◆ Required action
In the tribunal decision below, type out word for word the passage that begins at "DECISION ON AN" and stops after "appeal was invalid.".
======== Text excerpt
DECISION ON AN APPLICATION TO DISMISS THE PROCEEDINGS


1. The respondent in this appeal seeks to have the appeal dismissed on the ground that the LVT’s purported grant of permission to appeal was invalid.


2. The appeal arises out of an application made by the respondent leaseholder to the leasehold valuation tribunal for the London Rent Assessment Panel under section 42 of the Leasehold Reform (Housing and Urban Development) Act 1993 for a determination of the terms and the price to be paid for an extended lease. The application related to Flat 2, 10 Eaton Place, London SW1. The LVT held a hearing into the application together with a similar application relating to Flat 4, 49 Eaton Place, London SW1. An appeal in respect of that property (LRA/129/2007) has been settled.


3. The LVT’s decision was dated 4 May 2007, but it was only sent to the parties on 30 May 2007. On 11 June 2007 the leaseholders in each case requested an extension of time for applying for permission to appeal, and on 12 June 2007 the appellant Estate similarly requested an extension of time. On 22 June 2007 the LVT sent a correction certificate to the parties and extended to 20 July 2007 the time for applying for permission to appeal. On 17 July the leaseholders applied for permission to appeal, and on 24 July 2007 (after the expiry, therefore, of the extended time) the Estate too applied for permission to appeal. On 8 August 2007 the LVT granted permission to appeal both to the leaseholders and to the Estate, and this was sent to the parties on 7 September 2007. It said:


“1 The Tribunal grants leave to appeal to both the Applicant and the Respondent having regard to the very unusual nature of the GEB lease which has wide application across the Grosvenor Estate.
================
======== Entries shown
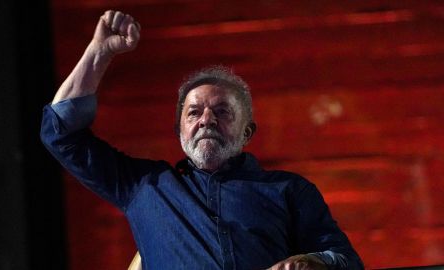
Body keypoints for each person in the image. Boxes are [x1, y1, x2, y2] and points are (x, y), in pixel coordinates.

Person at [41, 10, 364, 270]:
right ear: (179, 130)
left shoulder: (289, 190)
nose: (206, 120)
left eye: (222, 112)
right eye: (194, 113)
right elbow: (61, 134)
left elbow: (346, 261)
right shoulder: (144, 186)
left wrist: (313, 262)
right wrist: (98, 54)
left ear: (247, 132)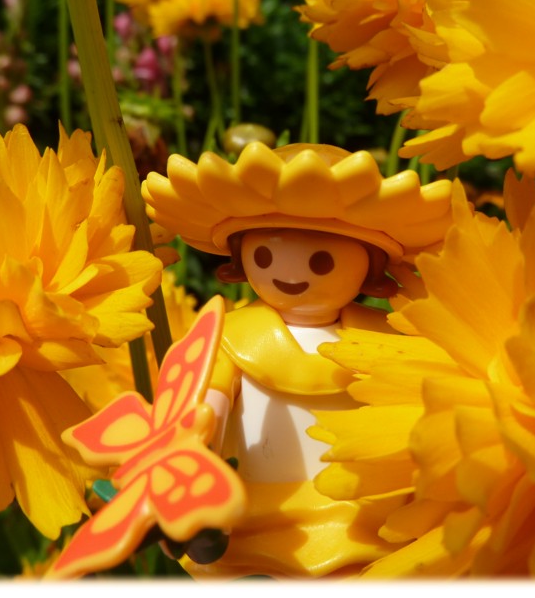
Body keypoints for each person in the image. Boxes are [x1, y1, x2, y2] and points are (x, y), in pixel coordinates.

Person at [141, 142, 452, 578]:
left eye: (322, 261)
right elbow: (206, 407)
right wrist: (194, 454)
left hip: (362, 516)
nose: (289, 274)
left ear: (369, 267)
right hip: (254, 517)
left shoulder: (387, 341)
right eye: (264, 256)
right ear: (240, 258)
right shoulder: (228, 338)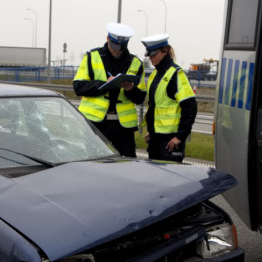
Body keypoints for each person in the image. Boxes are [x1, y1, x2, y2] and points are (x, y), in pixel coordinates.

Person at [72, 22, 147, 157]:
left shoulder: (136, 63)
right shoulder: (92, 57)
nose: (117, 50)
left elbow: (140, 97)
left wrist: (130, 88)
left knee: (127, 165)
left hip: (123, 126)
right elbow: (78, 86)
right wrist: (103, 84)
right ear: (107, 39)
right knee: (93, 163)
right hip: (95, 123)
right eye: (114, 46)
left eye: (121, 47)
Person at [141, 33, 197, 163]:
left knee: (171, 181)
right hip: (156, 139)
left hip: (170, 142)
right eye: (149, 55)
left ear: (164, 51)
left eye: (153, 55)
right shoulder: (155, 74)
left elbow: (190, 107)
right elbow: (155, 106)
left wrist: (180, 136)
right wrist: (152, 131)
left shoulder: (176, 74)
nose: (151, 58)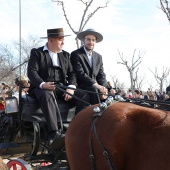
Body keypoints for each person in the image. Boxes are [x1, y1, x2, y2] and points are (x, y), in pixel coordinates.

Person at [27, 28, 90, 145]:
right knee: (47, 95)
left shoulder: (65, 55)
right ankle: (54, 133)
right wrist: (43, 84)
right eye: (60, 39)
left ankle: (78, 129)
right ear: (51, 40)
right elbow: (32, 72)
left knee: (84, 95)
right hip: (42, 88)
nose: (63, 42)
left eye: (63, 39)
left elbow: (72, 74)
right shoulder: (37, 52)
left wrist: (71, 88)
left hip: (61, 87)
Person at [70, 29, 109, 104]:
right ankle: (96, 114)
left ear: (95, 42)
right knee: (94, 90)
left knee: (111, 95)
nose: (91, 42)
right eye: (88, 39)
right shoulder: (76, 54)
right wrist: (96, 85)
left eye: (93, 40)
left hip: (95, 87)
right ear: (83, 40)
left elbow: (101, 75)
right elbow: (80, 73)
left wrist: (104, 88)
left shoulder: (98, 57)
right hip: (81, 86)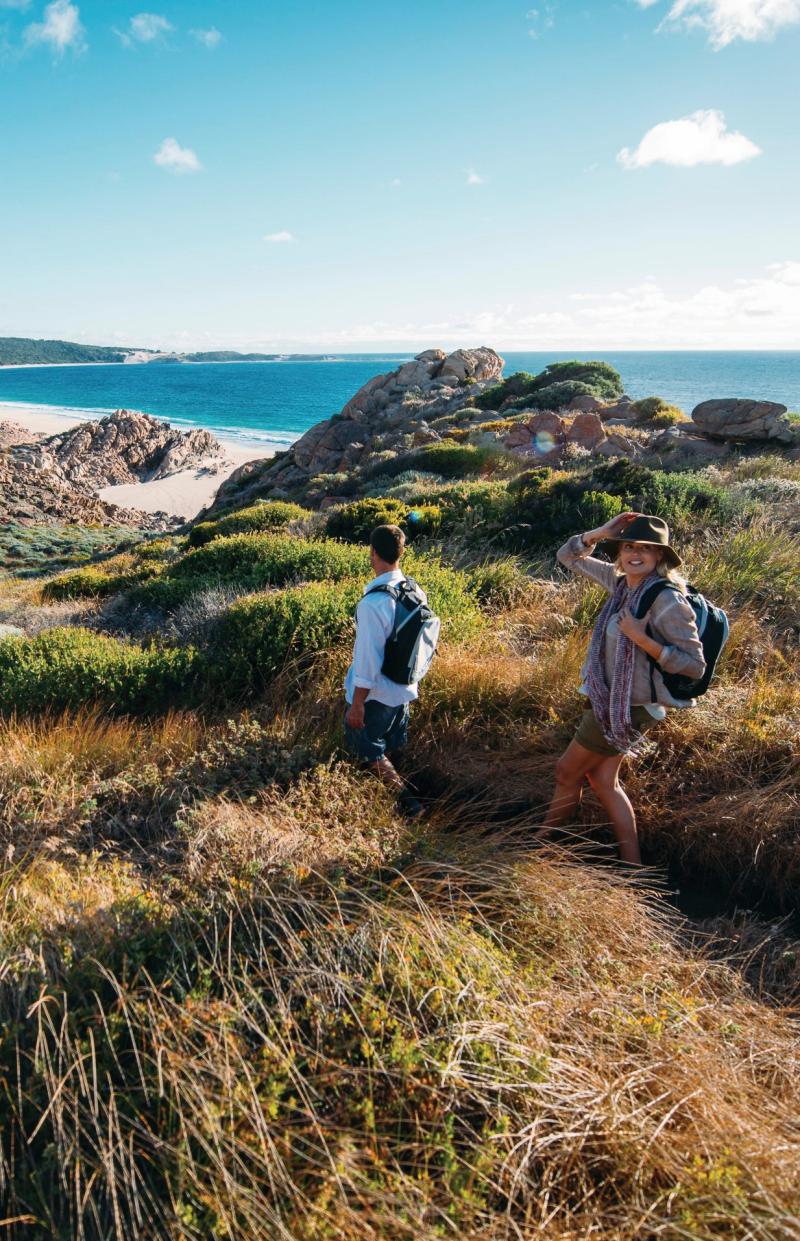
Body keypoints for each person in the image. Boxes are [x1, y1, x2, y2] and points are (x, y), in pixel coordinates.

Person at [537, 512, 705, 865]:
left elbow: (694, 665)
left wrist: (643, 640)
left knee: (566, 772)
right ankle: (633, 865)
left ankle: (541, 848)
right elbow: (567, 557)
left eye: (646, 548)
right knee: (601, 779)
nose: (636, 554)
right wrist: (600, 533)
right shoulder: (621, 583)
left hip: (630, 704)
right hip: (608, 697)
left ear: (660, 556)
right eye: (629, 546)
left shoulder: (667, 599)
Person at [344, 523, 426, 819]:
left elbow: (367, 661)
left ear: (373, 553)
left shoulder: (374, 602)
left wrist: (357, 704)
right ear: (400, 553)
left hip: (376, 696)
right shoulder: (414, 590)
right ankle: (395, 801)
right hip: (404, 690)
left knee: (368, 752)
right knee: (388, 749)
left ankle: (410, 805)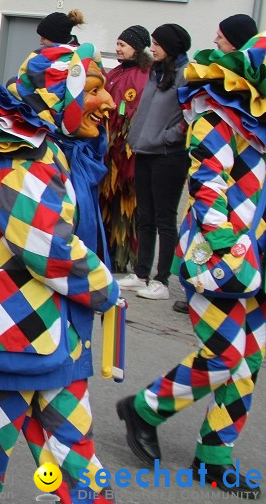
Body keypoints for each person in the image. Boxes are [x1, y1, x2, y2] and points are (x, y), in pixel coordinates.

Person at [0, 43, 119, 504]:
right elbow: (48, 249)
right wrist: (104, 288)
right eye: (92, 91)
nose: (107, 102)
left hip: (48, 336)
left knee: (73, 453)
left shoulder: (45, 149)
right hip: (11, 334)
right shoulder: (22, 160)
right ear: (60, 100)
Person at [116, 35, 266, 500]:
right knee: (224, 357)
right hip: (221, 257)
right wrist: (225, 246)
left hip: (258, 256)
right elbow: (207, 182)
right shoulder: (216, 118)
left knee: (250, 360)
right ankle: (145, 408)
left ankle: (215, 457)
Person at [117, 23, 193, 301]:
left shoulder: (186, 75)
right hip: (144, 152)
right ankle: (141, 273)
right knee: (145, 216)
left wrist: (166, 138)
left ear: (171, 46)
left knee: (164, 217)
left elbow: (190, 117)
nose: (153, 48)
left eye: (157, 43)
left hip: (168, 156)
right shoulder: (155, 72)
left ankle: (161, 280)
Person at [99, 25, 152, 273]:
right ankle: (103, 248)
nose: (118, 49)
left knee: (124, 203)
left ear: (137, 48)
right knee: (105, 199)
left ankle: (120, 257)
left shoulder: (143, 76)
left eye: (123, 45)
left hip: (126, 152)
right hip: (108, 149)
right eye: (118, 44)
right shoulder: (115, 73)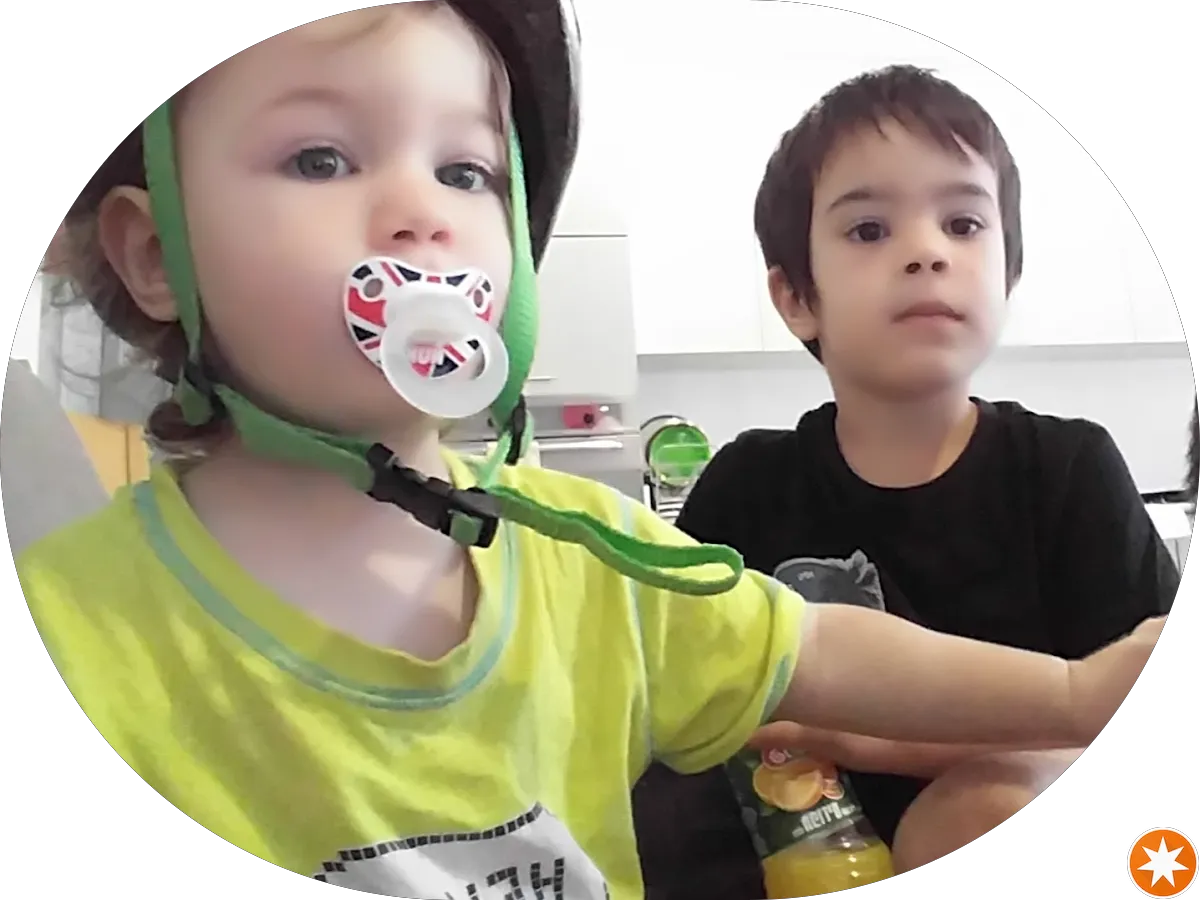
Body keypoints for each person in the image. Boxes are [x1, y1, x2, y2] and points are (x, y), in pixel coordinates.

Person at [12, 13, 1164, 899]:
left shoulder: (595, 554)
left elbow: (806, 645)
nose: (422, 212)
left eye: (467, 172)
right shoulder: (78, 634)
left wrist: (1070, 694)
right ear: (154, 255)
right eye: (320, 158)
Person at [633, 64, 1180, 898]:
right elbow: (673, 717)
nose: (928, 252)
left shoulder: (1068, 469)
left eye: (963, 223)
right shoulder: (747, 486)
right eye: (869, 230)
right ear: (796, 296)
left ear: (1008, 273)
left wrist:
================
◆ Response to the exercise
DECISION ON AN APPLICATION TO DISMISS THE PROCEEDINGS


1. The respondent in this appeal seeks to have the appeal dismissed on the ground that the LVT’s purported grant of permission to appeal was invalid.